→ **TEXTO**
=-=-=

A medida ocorre em meio à forte alta dos combustíveis, provocada pelo aumento do petróleo no mercado internacional e pela disparada do dólar – fatores levados em conta pela Petrobras para calcular o preço do nas refinarias.

Nesta semana, a Petrobras anunciou um novo reajuste no preço da gasolina e do diesel para as suas distribuidoras. O aumento foi de 7,04% para o litro de gasolina nas refinarias e de 9,15% para o diesel.

Segundo o governo, o objetivo do congelamento do preço médio ponderado, sobre o qual incide o ICMS, é tentar manter os preços nos valores vigentes em 1º de novembro de 2021 até 31 de janeiro de 2022.

A medida, segundo os representantes dos estados, “visa reduzir o impacto dos aumentos impostos pela Petrobras e dar tempo para se pensar em uma saída para os reajustes consecutivos”.

=-=-=

Itens listados num conjunto de dados:
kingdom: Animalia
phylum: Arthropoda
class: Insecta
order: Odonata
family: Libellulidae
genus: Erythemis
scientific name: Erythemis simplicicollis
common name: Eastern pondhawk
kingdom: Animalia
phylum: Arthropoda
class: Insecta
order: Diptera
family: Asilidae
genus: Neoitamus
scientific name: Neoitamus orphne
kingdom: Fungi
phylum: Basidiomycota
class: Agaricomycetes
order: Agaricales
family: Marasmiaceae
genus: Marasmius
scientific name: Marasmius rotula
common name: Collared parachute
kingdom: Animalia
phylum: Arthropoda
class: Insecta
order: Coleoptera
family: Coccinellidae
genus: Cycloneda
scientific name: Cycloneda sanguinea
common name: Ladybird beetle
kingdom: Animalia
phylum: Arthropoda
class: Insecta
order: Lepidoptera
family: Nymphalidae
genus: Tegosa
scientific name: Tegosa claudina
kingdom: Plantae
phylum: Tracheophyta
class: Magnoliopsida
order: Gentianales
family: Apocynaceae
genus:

=-=-=

→ **INSTRUÇÕES DA TAREFA**
Por favor, retome o texto sobre o congelamento do ICMS dos combustíveis e dê continuidade a ele depois da última frase. A listagem não é necessária para a tarefa.

→ **RESPOSTA**
Como funciona

Pelo modelo atual, que deixa de vigorar até o fim de janeiro, cada estado define o chamado “preço médio ponderado ao consumidor final” a cada 15 dias.

Como tem mudança a cada 15 dias, todo aumento de preço nas refinarias altera o preço médio e eleva o ICMS.

Com o congelamento do preço médio ponderado por 90 dias, os aumentos da Petrobras anunciados até janeiro não serão considerados na base de cálculo do ICMS — atenuando o impacto dos reajustes dos combustíveis nas refinarias.